Have all credits been reduced? Here we explain



According to the most up-to-date official information, until October the gross loan portfolio (including current, restructured, overdue and judicial collection credits) granted by the banks of Nicaragua has been reduced by 20.7% compared to 2018.

However, during the tenth month of the year there was a slight growth, being the first time since the crisis began. The increase was $ 14 million.

Even so, until that month compared to March 2018, the loan portfolio granted has been reduced by $ 1,487 million. It went from $ 5,076 million to $ 3,589.

 

Why have credits been reduced in Nicaragua?

credit loan

There are two reasons why this has happened: one of them is that in the midst of an economic recession (times when the economy gets smaller) it is more difficult to find people with payment capacity and subject to credit; and the second reason is that people who would qualify for loan approval may be reluctant to borrow due to “the uncertainty that the country is experiencing and the increases in active interest rates that have occurred in response to that greater uncertainty,” he explains. November 2019 Business Report of the Nicaraguan Foundation for Economic and Social Development (FUNIDES).

 

Not all credits have behaved the same

credit

Although in general the loan portfolio has been reduced, if the type of credit is analyzed, the magnitude of the fall has been according to the type of credit, the most affected being the vehicle credit, with a reduction of 34% until last September.

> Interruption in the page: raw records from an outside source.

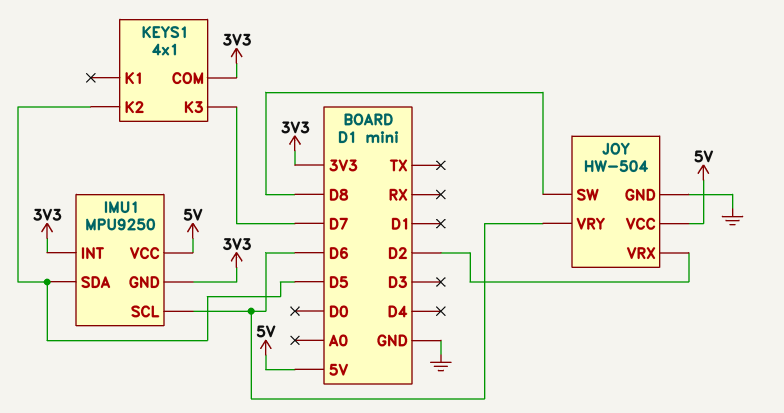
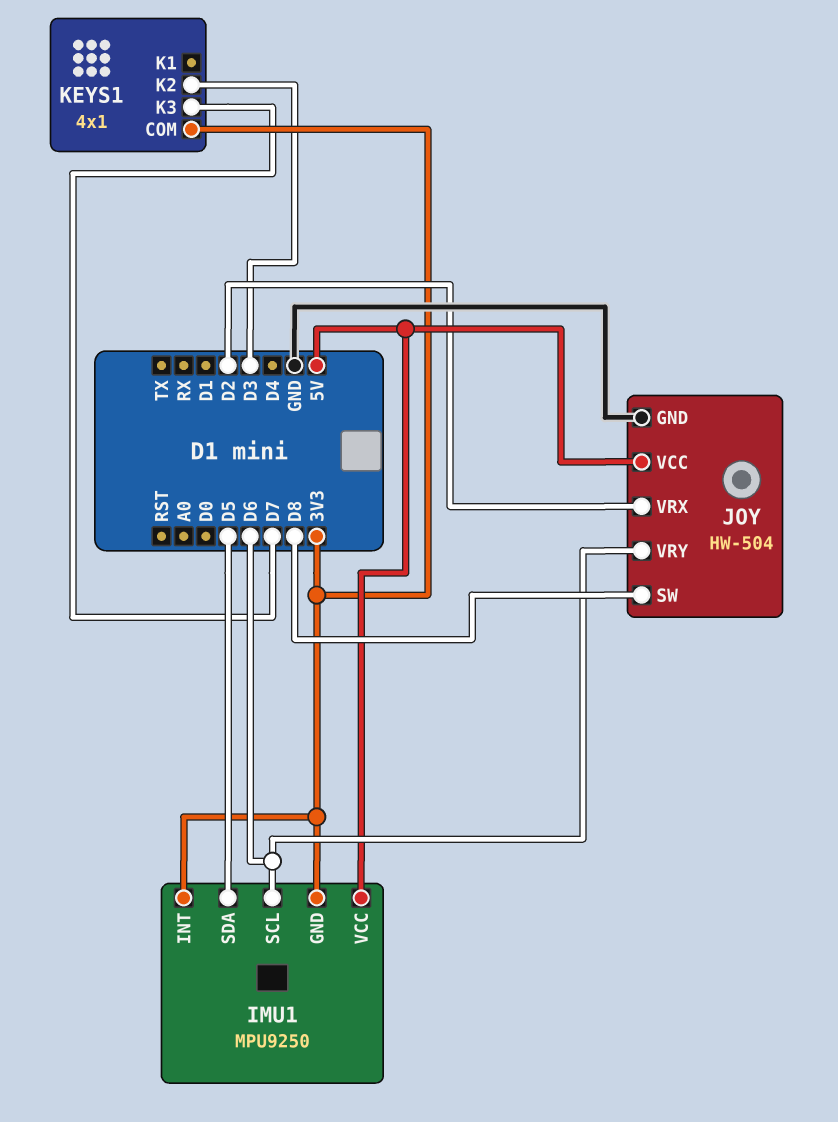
KEYS1 pin K2: D5 -> D3

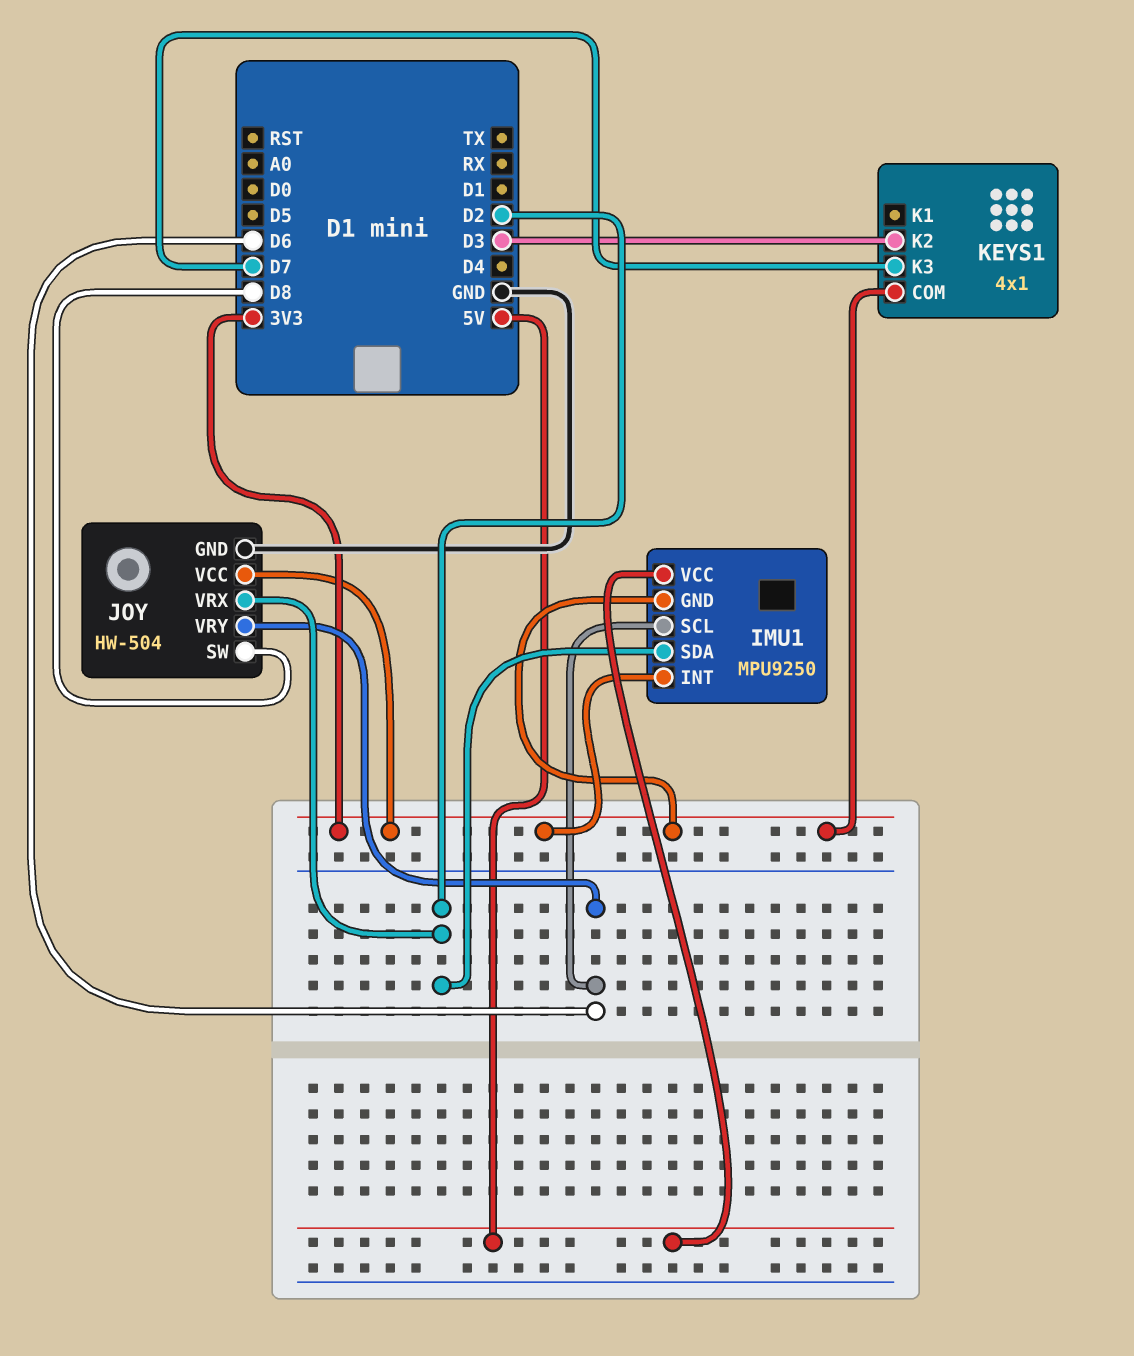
IMU1 pin SDA: D5 -> D2
JOY pin VCC: 5V -> 3V3

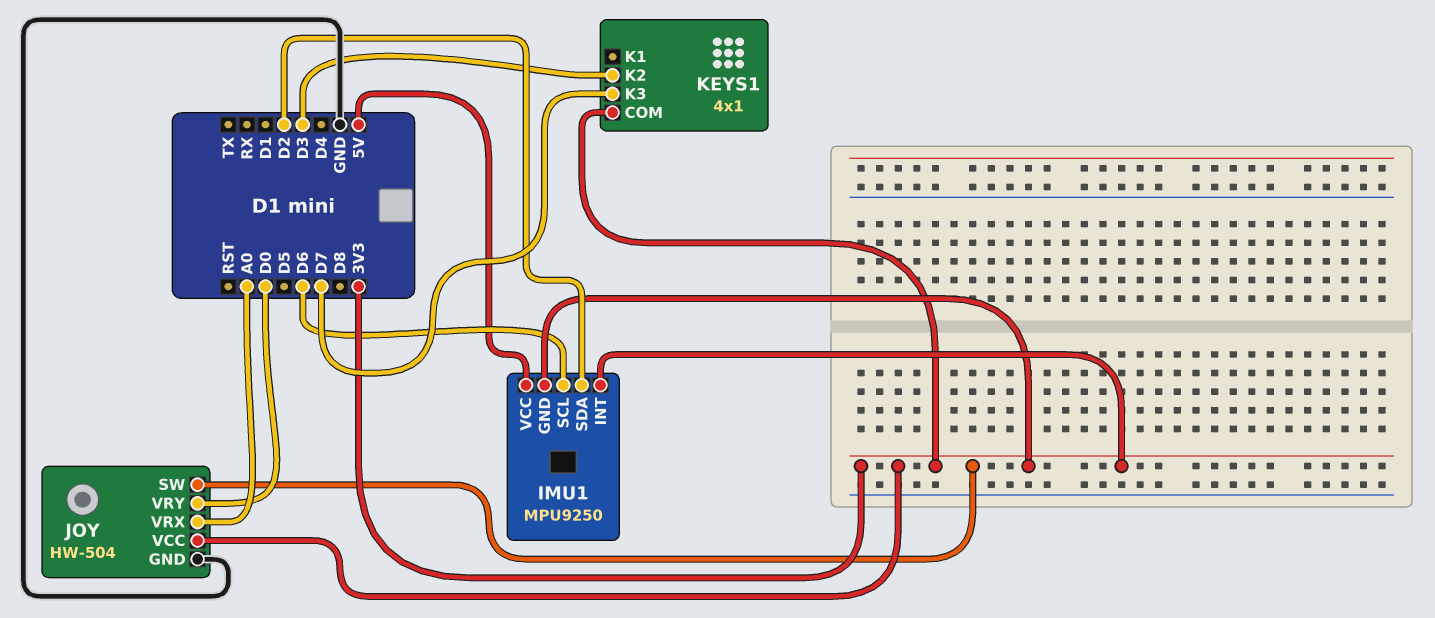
JOY pin SW: D8 -> 3V3
JOY pin VRX: D2 -> A0
JOY pin VRY: D6 -> D0

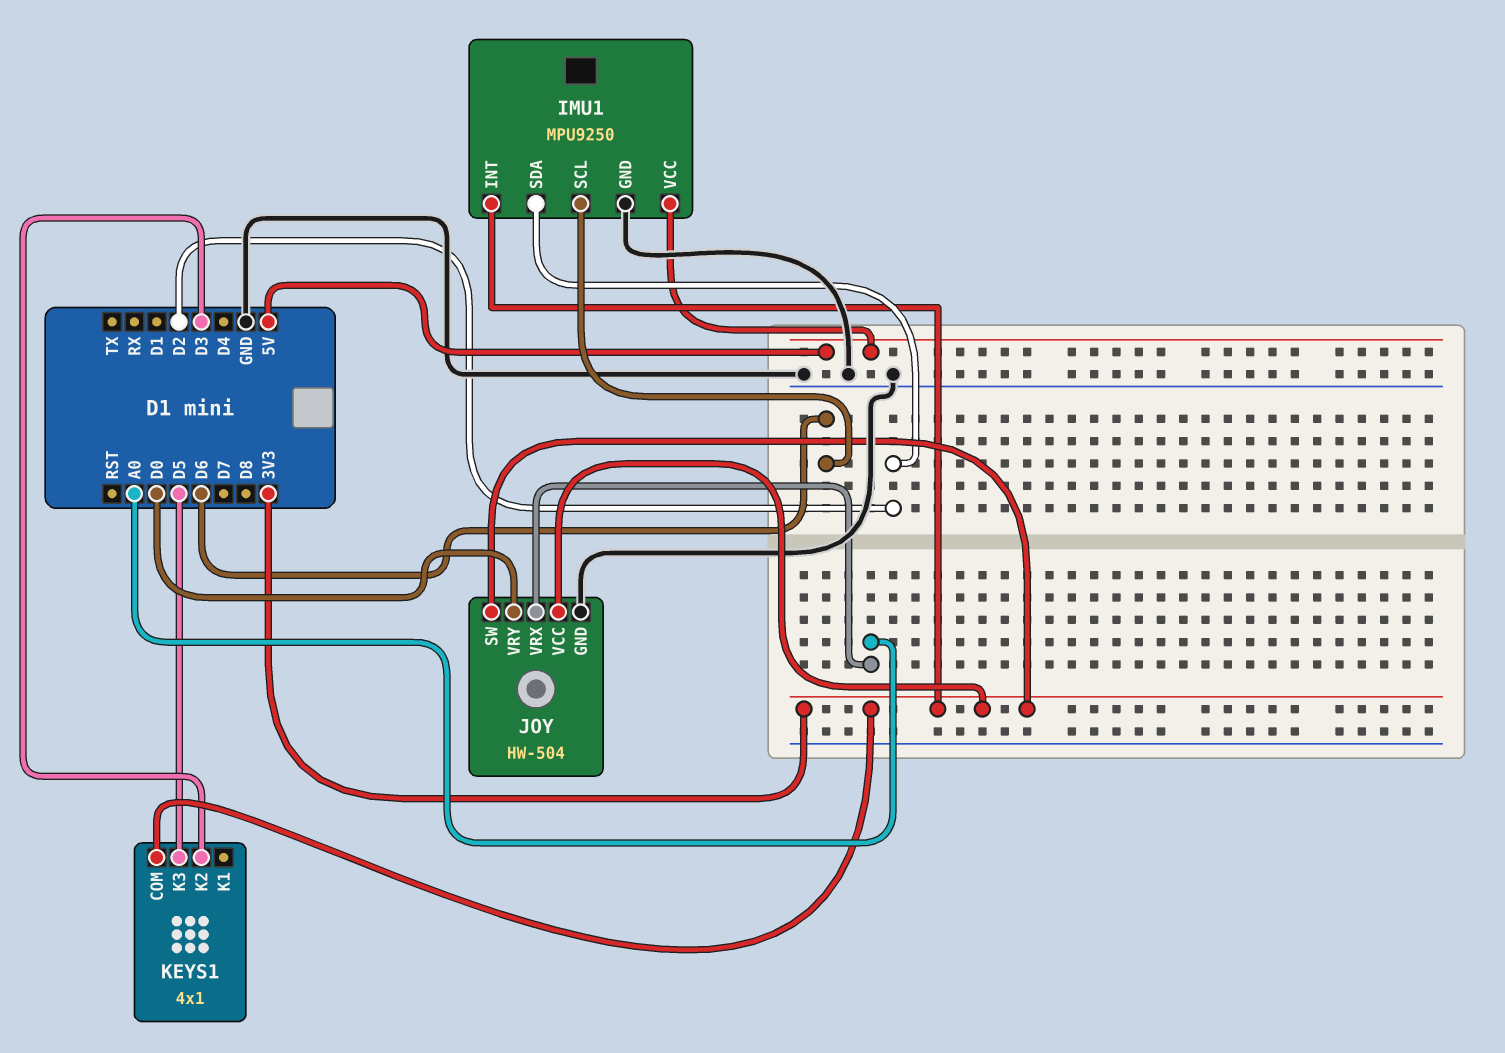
IMU1 pin GND: 3V3 -> GND
KEYS1 pin K3: D7 -> D5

The second one that has shrunk the most is personal credit (-29%), followed by commercial loans (-25%) and credit cards (-15%). The type of credit that has fallen the least is the mortgage (-9%).

In the case of loans for the productive sector, the reduction has been stronger: until September, loans for the industrial area fell 34%, while livestock loans contracted 28% and those destined for agriculture fell 23%.

 

And this will change?

credit problem

Although there are positive aspects such as three consecutive months of increase in deposits – which are the ones that feed the loans granted by banks -, financial institutions still have challenges to address before opening the credit tap further.

The main challenge could be the quality of the current credit portfolio: the FUNIDES report that the portfolio at risk continues to increase. To give you an idea: between January 2017 and April 2018, the portion of loans at risk mounted to 2.7%, a figure that has risen to 11.2%.

The increase has been mainly driven by the restructuring of loans, which is, people who, due to a decrease in their ability to pay, have had to modify the signed contracts to reduce fees and extend terms, so that they can make payments.

As long as this persists, the placement of credits will hardly be reactivated as many sectors expect. The closing figures for 2019 will have to be followed up for clarity.